Puis il fallait choisir les cibles. Ce sont les "publics prescripteurs", et les relais d'information : la presse, les comités régional et départemental du tourisme du Nord, les offices du tourisme des grandes villes de province et tout un plan de réseau local et régional sur lequel Christine Nacry ne dit sans doute pas tout. Et ce sont aussi les métiers voisins comme l'hôtellerie, ou complémentaires comme les taxis. "Nous avons travaillé avec le Club hôtelier. D'abord pour mieux se connaître, puis pour établir un lien fonctionnel avec les réceptionnistes, détaille Jean-Luc Germond. En janvier nous avons invité l'ensemble des réceptionnistes du Club hôtelier autour d'une galette des rois". Le résultat, c'est qu'à quelques ratés près (attention aux stagiaires de remplacement mal formées aux réceptions), les clients des hôtels savent trouver Le Sébastopol. Le restaurant a également pris contact avec le responsable de la compagnie des taxis avec lequel il a monté une opération de prise en charge du voyage aller hôtel-restaurant pendant la Coupe du Monde.
Cette opération Coupe du Monde a évidemment été l'occasion de prendre contact avec la presse. Le résultat est là. En radio avec des journaux de midi, et du matin et avec les quotidiens et hebdomadaires régionaux.
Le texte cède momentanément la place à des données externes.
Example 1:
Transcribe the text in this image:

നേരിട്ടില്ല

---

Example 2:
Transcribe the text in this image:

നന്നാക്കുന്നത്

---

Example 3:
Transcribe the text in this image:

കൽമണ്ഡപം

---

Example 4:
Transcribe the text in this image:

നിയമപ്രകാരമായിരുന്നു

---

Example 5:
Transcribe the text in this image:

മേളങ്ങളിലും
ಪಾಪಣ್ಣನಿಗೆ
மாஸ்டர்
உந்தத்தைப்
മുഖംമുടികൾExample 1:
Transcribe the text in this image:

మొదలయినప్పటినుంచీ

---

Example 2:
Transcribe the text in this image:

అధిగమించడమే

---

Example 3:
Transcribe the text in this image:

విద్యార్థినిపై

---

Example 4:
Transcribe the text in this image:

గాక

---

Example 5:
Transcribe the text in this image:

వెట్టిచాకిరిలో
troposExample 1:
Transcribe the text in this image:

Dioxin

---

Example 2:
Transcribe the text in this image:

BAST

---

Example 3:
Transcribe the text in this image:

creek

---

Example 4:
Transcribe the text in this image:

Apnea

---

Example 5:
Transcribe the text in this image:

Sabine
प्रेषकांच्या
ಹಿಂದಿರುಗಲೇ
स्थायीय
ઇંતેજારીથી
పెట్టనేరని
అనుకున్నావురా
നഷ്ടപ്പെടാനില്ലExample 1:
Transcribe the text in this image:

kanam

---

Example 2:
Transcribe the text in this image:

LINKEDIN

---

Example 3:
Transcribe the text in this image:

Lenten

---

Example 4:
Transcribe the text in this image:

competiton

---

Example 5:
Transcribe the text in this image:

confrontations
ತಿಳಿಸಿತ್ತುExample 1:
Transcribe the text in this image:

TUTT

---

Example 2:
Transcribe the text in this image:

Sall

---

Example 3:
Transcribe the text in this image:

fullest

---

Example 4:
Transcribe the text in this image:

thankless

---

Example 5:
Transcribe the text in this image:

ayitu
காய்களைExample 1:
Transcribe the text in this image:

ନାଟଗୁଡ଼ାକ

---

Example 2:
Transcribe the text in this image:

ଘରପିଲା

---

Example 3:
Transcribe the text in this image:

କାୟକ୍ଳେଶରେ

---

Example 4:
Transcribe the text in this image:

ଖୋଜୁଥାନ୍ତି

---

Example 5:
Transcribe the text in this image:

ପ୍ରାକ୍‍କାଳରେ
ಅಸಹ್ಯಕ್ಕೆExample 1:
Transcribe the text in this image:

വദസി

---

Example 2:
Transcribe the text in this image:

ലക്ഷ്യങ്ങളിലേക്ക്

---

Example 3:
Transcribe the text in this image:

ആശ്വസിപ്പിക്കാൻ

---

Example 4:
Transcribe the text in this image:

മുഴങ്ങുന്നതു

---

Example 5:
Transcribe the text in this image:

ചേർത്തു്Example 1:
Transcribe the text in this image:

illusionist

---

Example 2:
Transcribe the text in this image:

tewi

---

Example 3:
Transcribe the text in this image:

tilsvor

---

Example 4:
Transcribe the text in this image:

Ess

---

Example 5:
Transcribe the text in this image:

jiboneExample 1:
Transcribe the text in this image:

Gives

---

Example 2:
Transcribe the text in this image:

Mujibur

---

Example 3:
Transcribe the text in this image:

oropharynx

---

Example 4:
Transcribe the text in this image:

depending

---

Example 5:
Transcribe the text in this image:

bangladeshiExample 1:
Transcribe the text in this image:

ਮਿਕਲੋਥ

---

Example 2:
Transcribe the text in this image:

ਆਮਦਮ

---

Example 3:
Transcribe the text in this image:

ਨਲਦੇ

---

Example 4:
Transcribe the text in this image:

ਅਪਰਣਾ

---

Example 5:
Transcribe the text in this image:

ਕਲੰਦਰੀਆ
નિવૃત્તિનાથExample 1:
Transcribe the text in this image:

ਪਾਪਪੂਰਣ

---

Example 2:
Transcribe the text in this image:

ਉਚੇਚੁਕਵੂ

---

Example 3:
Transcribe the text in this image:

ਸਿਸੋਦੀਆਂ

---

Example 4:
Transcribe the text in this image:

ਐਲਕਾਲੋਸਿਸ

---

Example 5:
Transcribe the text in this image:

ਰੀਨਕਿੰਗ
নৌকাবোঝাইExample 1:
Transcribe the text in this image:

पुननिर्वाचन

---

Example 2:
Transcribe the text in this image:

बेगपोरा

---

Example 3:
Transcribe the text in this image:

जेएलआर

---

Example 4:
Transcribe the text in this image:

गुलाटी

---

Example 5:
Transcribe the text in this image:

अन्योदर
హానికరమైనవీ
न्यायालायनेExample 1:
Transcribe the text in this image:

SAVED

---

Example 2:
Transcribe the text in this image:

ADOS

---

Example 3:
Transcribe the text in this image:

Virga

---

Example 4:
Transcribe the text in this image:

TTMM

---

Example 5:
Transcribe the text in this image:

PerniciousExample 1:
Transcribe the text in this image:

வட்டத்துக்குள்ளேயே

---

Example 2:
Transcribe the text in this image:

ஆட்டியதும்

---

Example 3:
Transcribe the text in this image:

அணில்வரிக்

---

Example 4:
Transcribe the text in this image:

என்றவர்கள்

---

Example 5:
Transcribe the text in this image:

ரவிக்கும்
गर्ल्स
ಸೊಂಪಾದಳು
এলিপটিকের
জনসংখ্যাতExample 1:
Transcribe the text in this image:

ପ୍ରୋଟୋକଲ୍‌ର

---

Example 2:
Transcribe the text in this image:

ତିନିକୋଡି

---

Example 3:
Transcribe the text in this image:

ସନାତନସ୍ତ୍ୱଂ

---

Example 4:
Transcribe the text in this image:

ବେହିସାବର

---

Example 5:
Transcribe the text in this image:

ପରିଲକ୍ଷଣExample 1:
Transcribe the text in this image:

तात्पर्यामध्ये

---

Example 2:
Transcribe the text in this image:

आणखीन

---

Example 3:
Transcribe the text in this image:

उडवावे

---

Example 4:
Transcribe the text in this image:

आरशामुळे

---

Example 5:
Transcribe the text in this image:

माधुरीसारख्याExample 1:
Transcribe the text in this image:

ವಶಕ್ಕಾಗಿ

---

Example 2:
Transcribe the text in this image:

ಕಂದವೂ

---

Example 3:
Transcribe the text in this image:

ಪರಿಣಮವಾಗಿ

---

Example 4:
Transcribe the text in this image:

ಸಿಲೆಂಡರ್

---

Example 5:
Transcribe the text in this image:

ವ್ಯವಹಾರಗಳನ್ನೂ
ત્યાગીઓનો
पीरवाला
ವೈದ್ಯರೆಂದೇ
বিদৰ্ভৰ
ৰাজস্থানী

Auparavant, d'autres opérations ponctuelles avaient joué. Le chroniqueur du journal Le Soir de Bruxelles, attentif, s'est déplacé en janvier, attiré par ce maître cuisinier de France. Il a titré un article très positif « cuisine vérité ». Avec Thalys et Eurostar, Lille devient une destination gastronomique intéressante pour les Bruxellois et les Londoniens. Les prochains travaux de communication seront sans doute adaptés à l'étranger. Mais cela demandera un travail de démultiplication via les CRT et CDT et un effort des restaurateurs lillois pour s'unir. Jean-Luc Germond est très favorable au projet de création d'un club de restaurateurs. Communiquer seul est une nécessité. Cela reste insuffisant.


Autour de Jean-Luc Germond, Christine Nacry à gauche (Scherzo), conseil en relations publiques, et Nicole Germond, chargée de l'accueil au restaurant. La cuisine est traditionnelle à forte ambition, l'accueil soigné.